Where "wrist" occurs in a line of the entries below, copy that line.
─── Given information ───
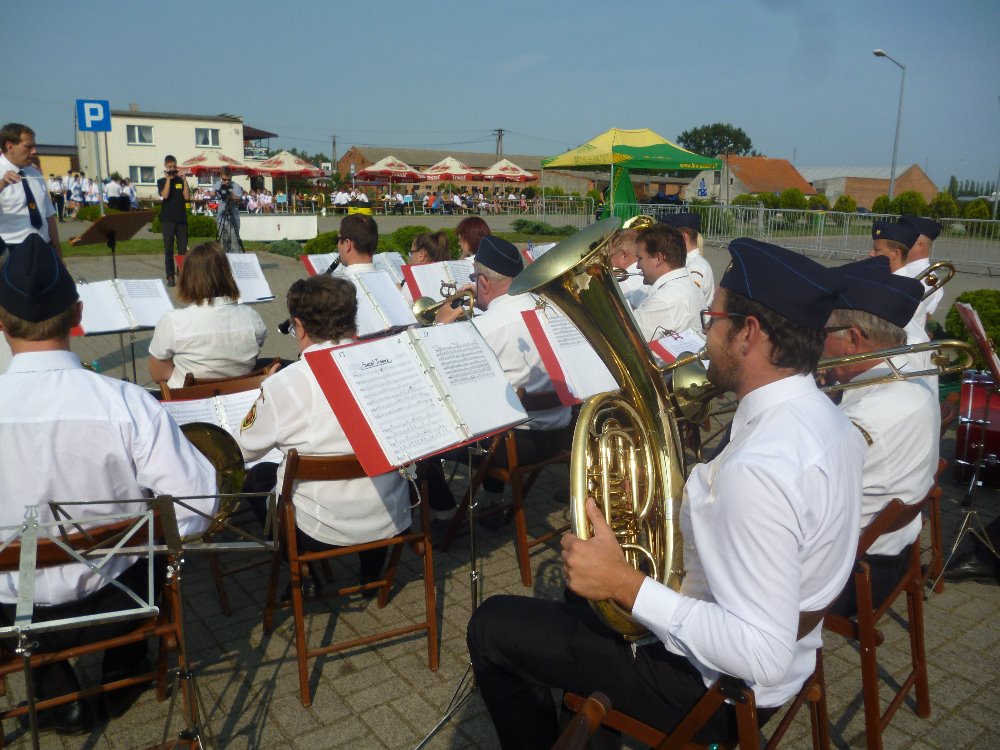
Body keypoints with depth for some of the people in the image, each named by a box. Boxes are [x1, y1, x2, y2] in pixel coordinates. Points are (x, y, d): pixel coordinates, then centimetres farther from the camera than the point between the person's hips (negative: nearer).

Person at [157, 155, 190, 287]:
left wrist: (184, 180, -9)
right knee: (168, 249, -1)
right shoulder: (161, 181, 5)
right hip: (168, 219, -2)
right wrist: (168, 178, -12)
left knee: (183, 248, 2)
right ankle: (170, 276, 0)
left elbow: (187, 197, -4)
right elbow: (165, 195, -13)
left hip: (181, 218, 2)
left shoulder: (181, 180, 9)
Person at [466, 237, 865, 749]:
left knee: (494, 627, 1)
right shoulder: (824, 416, -4)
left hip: (714, 686, -9)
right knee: (580, 589, 28)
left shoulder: (759, 468, -35)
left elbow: (763, 659, -33)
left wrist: (624, 585, -32)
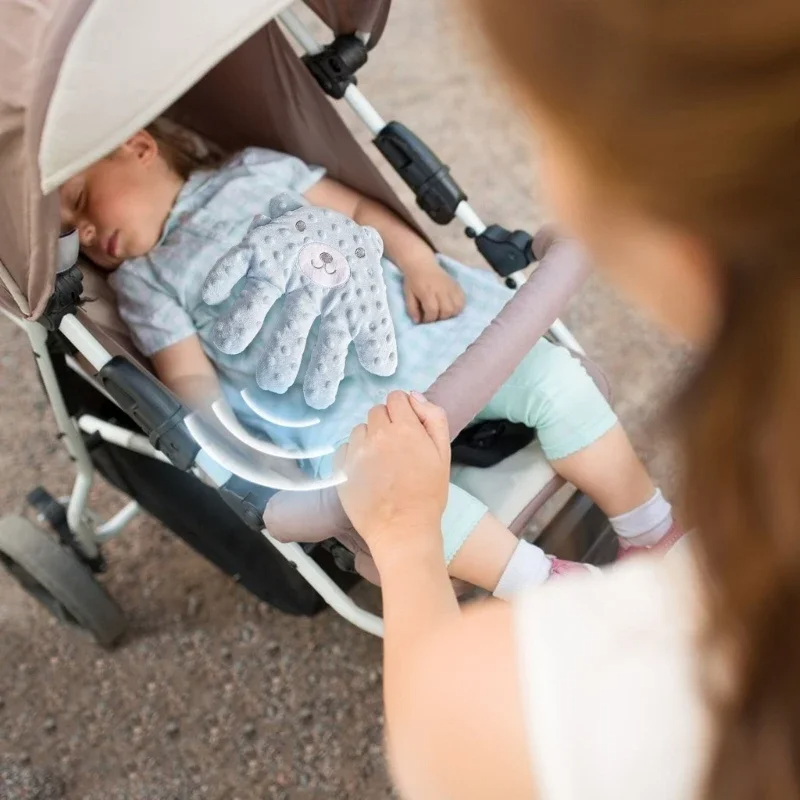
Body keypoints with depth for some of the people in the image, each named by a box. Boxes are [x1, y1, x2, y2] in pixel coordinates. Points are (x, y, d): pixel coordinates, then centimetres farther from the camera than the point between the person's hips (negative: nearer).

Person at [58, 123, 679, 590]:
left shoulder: (253, 170, 17)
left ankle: (656, 537, 5)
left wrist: (417, 259, -3)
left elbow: (360, 208, 15)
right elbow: (191, 379, 3)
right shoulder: (143, 280, 13)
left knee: (555, 378, -11)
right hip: (338, 410, -3)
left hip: (427, 326, 3)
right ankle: (542, 585, -19)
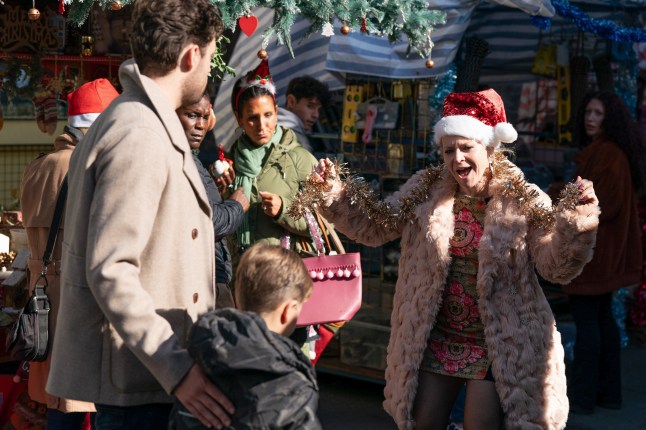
───
• **Response below**
left wrist: (184, 180, -9)
right wrist: (168, 178, -12)
left wrist: (624, 585, -32)
left wrist: (417, 259, -3)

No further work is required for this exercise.